The next morning, just before Ginny went into the office, she knelt down in front of her fireplace. She checked to be sure she looked presentable, then wondered why she bothered. Held to the standards at the other end of this firecall, she would look positively sophisticated no matter what mess her hair might be in. She stuck her head in.

"Anyone there?"

"Hello?" said a dreamy voice, and Ginny looked around as much as possible with her head stuck in a fireplace. Ah, there she was, looking up at the ceiling like Ginny's call came from the heavens rather than from the normal location.

"Over here."

"Oh, hello Ginny." She sniffed, and blew her red nose into a tissue. "How are you this morning?"

"I'm wonderful, yourself?"

"I believe I was attacked by a Malodorous Murbler," she replied, waving her tissue as evidence. "One of the symptoms is a swollen and leaky proboscis."

Ginny laughed, her good mood of the night before refreshed. More likely a common cold, but she decided not to rule a Malodorous Murbler out entirely. "Well, I hope you get to feeling better. I'm sorry to call at such a bad time."

"Oh no, this a very good time indeed!" she was assured. "The Murbler's attacks have a most unusual and desirable side effect, you see. You invariably receive good news after the other symptoms present themselves."

Ginny never failed to be delighted by this girl's brain. "How are sales, Luna?"

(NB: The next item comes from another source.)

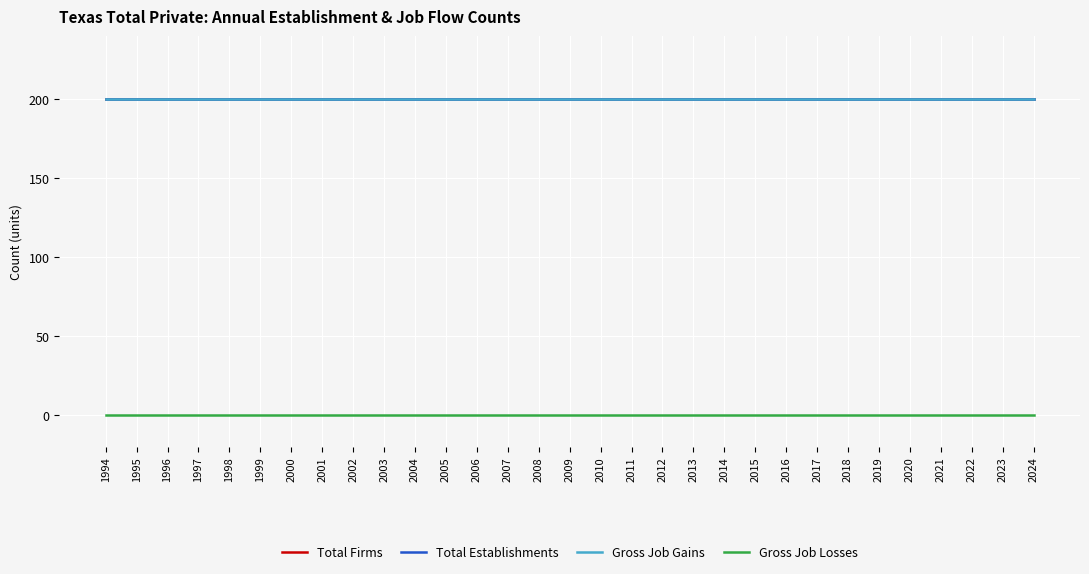

Does the chart have visible grid lines?

Yes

"Oh, perfectly acceptable," Luna assured her. "The Quibbler's last issue on the truth about the Weird Sisters sold out very quickly."

"How would you like to boost your readership, Editor Lovegood?"

Luna blinked at her seriously. "As we are old friends, you may call me Luna."

Ginny laughed again, trying to be careful not to get ash in her mouth. Anyone else would have recognized it as a little humour and asked what she had in mind. But dear Luna . . . Some things never changed.